TEXTO PARA LEITURA =
Advogado e político filiado primeiro à antiga UDN e depois ao MDB, Dr. Wilson foi governador de Mato Grosso do Sul por dois mandatos, senador e deputado federal também por dois mandatos, além de prefeito de Campo Grande, tendo a política sempre presente na sua vida. Filiou-se à UDN quando formada, em 1945, mas não concorreu a nenhum cargo político, mas trabalhou para eleger o amigo José Fragelli como deputado estadual, enquanto o Vespasiano Barbosa Martins foi eleito senador pela mesma legenda naquele mesmo pleito.

Durante a administração do então prefeito de Campo Grande, Fernando Corrêa da Costa, foi o secretário-geral e concorreu à Prefeitura em 1950, mas perdeu para Ary Coelho. Defendeu melhorias para o abastecimento de energia elétrica de Campo Grande, sendo que a empresa administradora do serviço teve a diretoria destituída e o grupo de Wilson assumiu a gestão. A empreitada o fez conhecido, o que o credenciou para se candidatar novamente à Prefeitura, sendo eleito em 1958, sendo que antes era suplente do então senador por Mato Grosso João Vilasboas.

Dr. Wilson assumiu o cargo de prefeito de Campo Grande em janeiro de 1959, em uma eleição marcada pela coligação que reuniu UDN e PCB. Mesmo sendo uma cidade de médio porte, Campo Grande tinha uma administração desorganizada, o que levou Wilson a promover uma reforma com o aval da Câmara Municipal. Mesmo com uma oposição forte, a reforma foi aprovada.

Promoveu o primeiro concurso público da história da administração pública municipal e obras de infraestrutura, como construção de escolas e pavimentação asfáltica. Em 1962, elegeu-se deputado federal por Mato Grosso, mesmo com rejeição de parte da UDN, que o taxaram de comunista. Nessa época, já se cogitava uma candidatura ao governo do Estado, antes mesmo da criação de Mato Grosso do Sul.

No primeiro mandato na Câmara dos Deputados, integrou quatro Comissões Parlamentares de Inquérito (CPIs) e viajou em missão oficial ao Japão. Com o golpe de 1964 e a consequente instalação da ditadura militar, filiou-se ao MDB com a instalação do bipartidarismo. Em 1966, recusa uma candidatura ao governo de Mato Grosso à sucessão de Corrêa da Costa.

Naquela ocasião, foi eleito aquele que viria a ser seu principal adversário político, Pedro Pedrossian. Wilson preferiu tentar a reeleição como congressista e venceu. No segundo mandato, foi vice-líder do MDB, integrou a Comissão de Constituição e Justiça e outras CPIs, além de fazer viagem oficial ao Peru. O clima se acirrava na Câmara e, em 1968, o governo militar outorgou o Ato Institucional Número Cinco (AI-5), o que levou ao fechamento do Congresso Nacional e à cassação de mandatos parlamentares.

Teve o mandato cassado em 1969 e os direitos políticos suspensos por dez anos, o que o levou de volta à advocacia. Em Campo Grande, após a cassação do mandato e dos direitos políticos, abriu um escritório de advocacia, permanecendo filiado ao MDB, mas sem se envolver com política. Ele assistiu à criação do novo estado de Mato Grosso do Sul, mas não tomou parte do processo por ainda estar suspenso da vida pública. Nessa época, já começava a divergência política com Pedrossian.

O QUE FAZER =
Dê continuidade ao texto sobre a trajetória política de Dr. Wilson a partir de sua última frase. As linhas que vêm depois deste texto não são necessárias.

MATERIAL FORNECIDO =
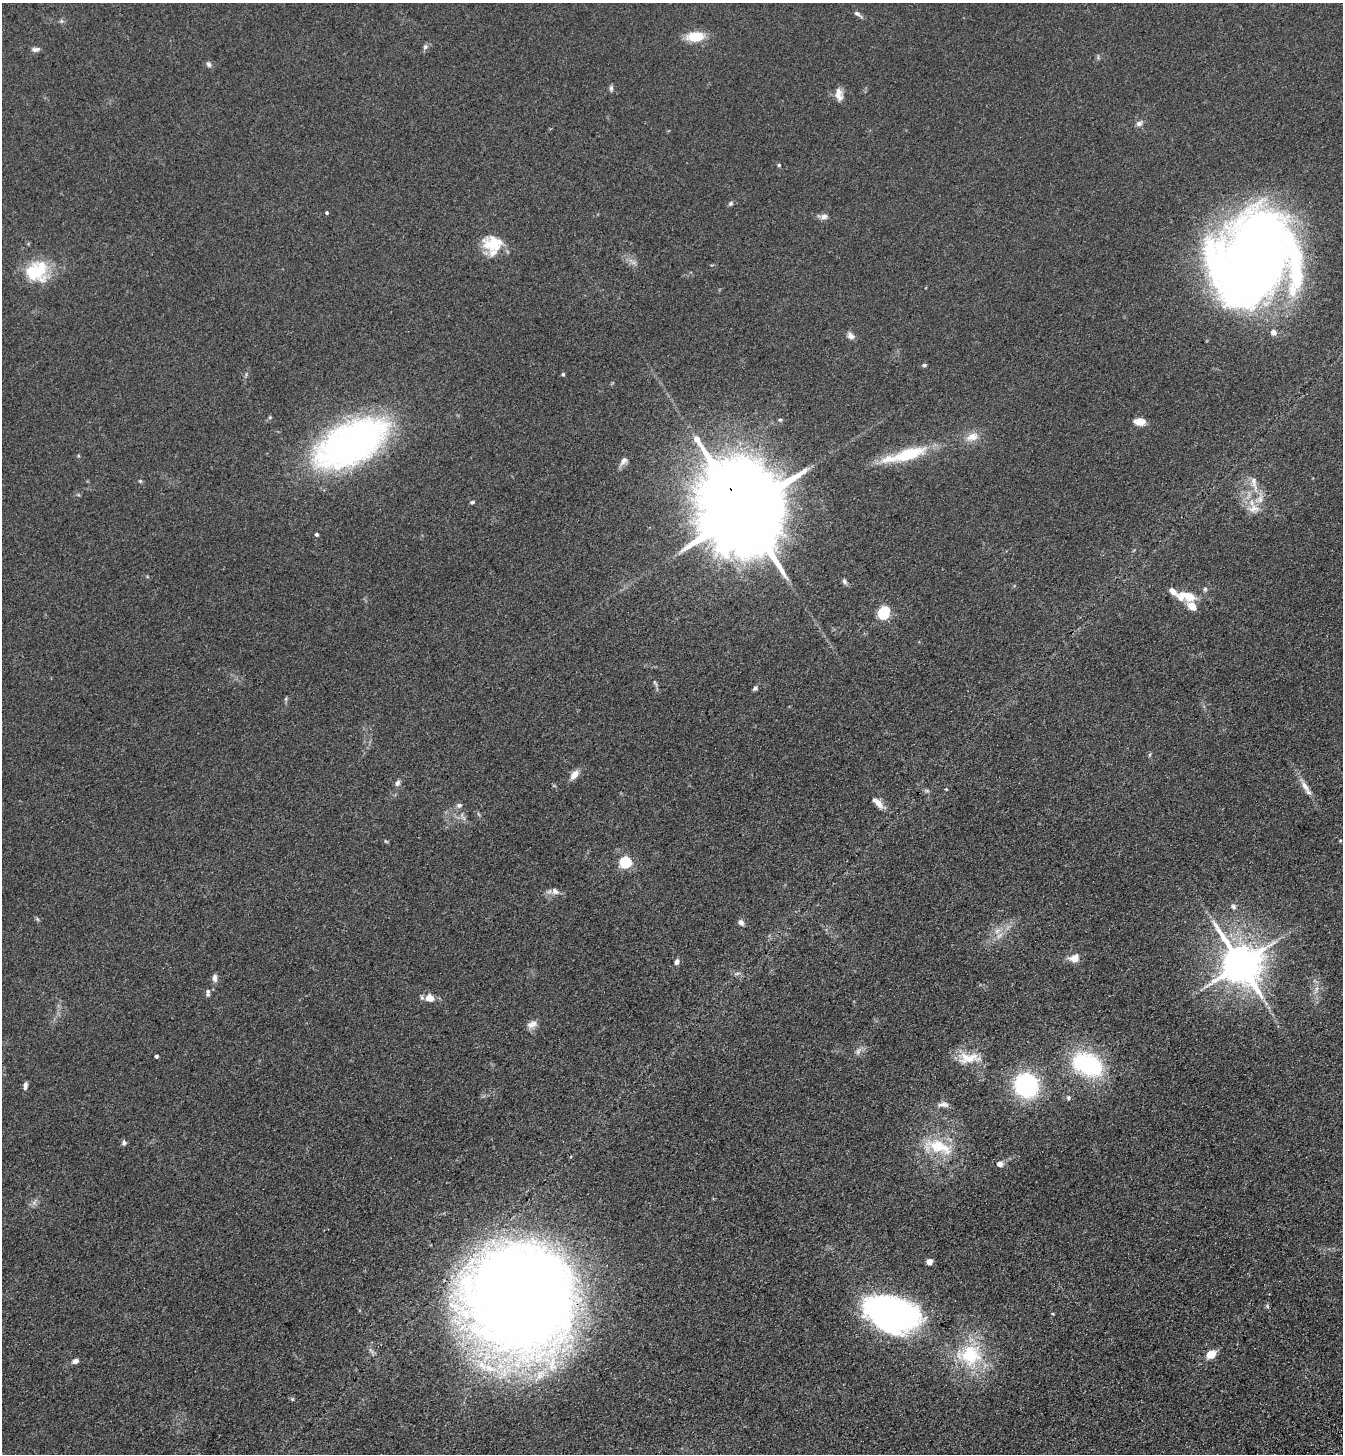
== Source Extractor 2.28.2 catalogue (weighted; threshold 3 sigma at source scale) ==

RESPOSTA =
Acompanhou ainda a carreira política do irmão Plínio Barbosa Martins e, com o restabelecimento de seus direitos políticos, foi eleito o primeiro presidente da seccional estadual da Ordem dos Advogados do Brasil (OAB). Com a proximidade das primeiras eleições diretas para o Governo do Estado, a princípio articulou a candidatura do irmão.

Plínio descartou a ideia e o MDB acabou apoiando Wilson para concorrer à sucessão de Pedrossian, sendo eleito em 1982. Ele assumiu o cargo em março de 1983, tendo como vice o então deputado estadual Ramez Tebet. Logo no começo, enfrentou o desafio de superar o desequilíbrio das contas públicas, com folhas de pagamentos funcionais e contratos atrasados, sendo obrigado a contrair empréstimos e renegociar dívidas com a União.

Com recursos federais, promoveu obras de infraestrutura e manteve em dia salários dos servidores. Essa primeira administração foi marcada por grandes obras e crédito fácil junto à União, além de um secretariado composto por pessoas ligadas ao ex-governador Marcelo Miranda e outros do grupo de Wilson. Em 1986, renunciou ao cargo para candidatar-se a uma vaga no Senado Federal, o que levou o vice-governador Tebet à Governadoria.

Em 1987, toma posse como senador e, como membro da Assembleia Constituinte, dentre as mais diversas políticas daquela que viria compor a atual Constituição Federal, votou a favor da proteção contra demissão sem justa causa, do voto aos 16 anos e da desapropriação da propriedade produtiva. Foi contra a pena de morte, o aborto, o presidencialismo e o mandato de cinco anos do então presidente José Sarney.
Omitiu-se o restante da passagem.